Sold for a low-estimate £40,000 by Bonhams (27.5/26/20/14.5% buyer’s premium) in London, it was a copy of American Notes for General Circulation that Dickens inscribed for the historian Thomas Carlyle only a day after Chapman & Hall issued it in October 1842.

The two men held each other in high esteem. Dickens also dedicated Hard Times to Carlyle, while his Tale of Two Cities was inspired by Carlyle’s study of the French Revolution and researched under his guidance.

In a 2011 biography, Claire Tomalin wrote that Dickens praised many US public institutions but attacked the hypocrisy and venality of the American press. He also commented unfavourably on many aspects of American social life, notably the widespread habit of spitting in public, and, predictably, he denounced slavery at some length.

American Notes sold well but attracted little favourable comment in Britain… and, unsurprisingly, it met with a very hostile reception in the American press”, wrote Tomalin.

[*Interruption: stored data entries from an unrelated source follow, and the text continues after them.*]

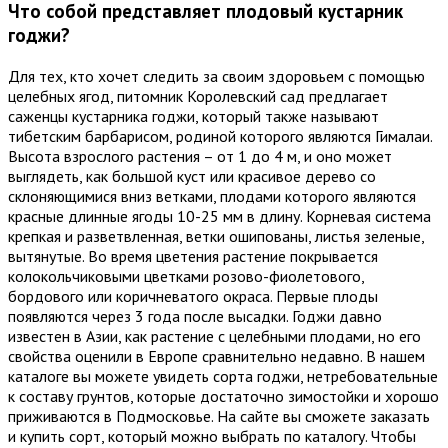
Что собой представляет плодовый кустарник
годжи?
Для тех, кто хочет следить за своим здоровьем с помощью
целебных ягод, питомник Королевский сад предлагает
саженцы кустарника годжи, который также называют
тибетским барбарисом, родиной которого являются Гималаи.
Высота взрослого растения – от 1 до 4 м, и оно может
выглядеть, как большой куст или красивое дерево со
склоняющимися вниз ветками, плодами которого являются
красные длинные ягоды 10-25 мм в длину. Корневая система
крепкая и разветвленная, ветки ошипованы, листья зеленые,
вытянутые. Во время цветения растение покрывается
колокольчиковыми цветками розово-фиолетового,
бордового или коричневатого окраса. Первые плоды
появляются через 3 года после высадки. Годжи давно
известен в Азии, как растение с целебными плодами, но его
свойства оценили в Европе сравнительно недавно. В нашем
каталоге вы можете увидеть сорта годжи, нетребовательные
к составу грунтов, которые достаточно зимостойки и хорошо
приживаются в Подмосковье. На сайте вы сможете заказать
и купить сорт, который можно выбрать по каталогу. Чтобы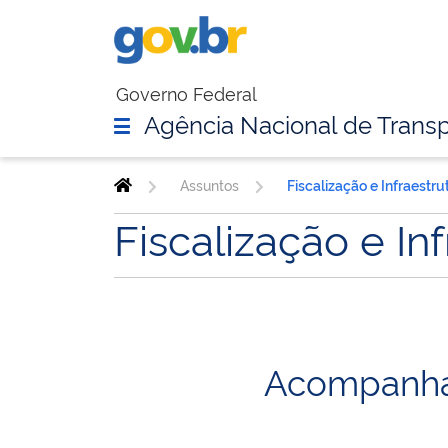
Governo Federal
Agência Nacional de Transp
Assuntos
Fiscalização e Infraestru
Fiscalização e In
Acompanham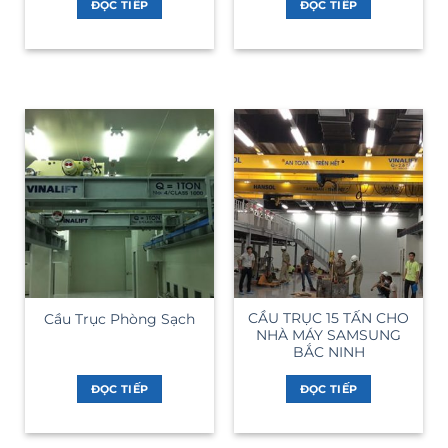
ĐỌC TIẾP
ĐỌC TIẾP
CẦU TRỤC 15 TẤN CHO
Cầu Trục Phòng Sạch
NHÀ MÁY SAMSUNG
BẮC NINH
ĐỌC TIẾP
ĐỌC TIẾP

This inscribed copy was sold twice by New York’s Anderson Galleries in the early years of the last century, but it was as recently as 2019 that it was offered at Sotheby’s, as part of the Lawrence Drizen collection. It sold on that occasion for £38,000.

Compleat deal

Other highlights included a 1653 first of Walton’s Compleat Angler at £27,000 and a five-volume, first-edition set of Gould’s Birds of Great Britain of 1862-73, at £50,000.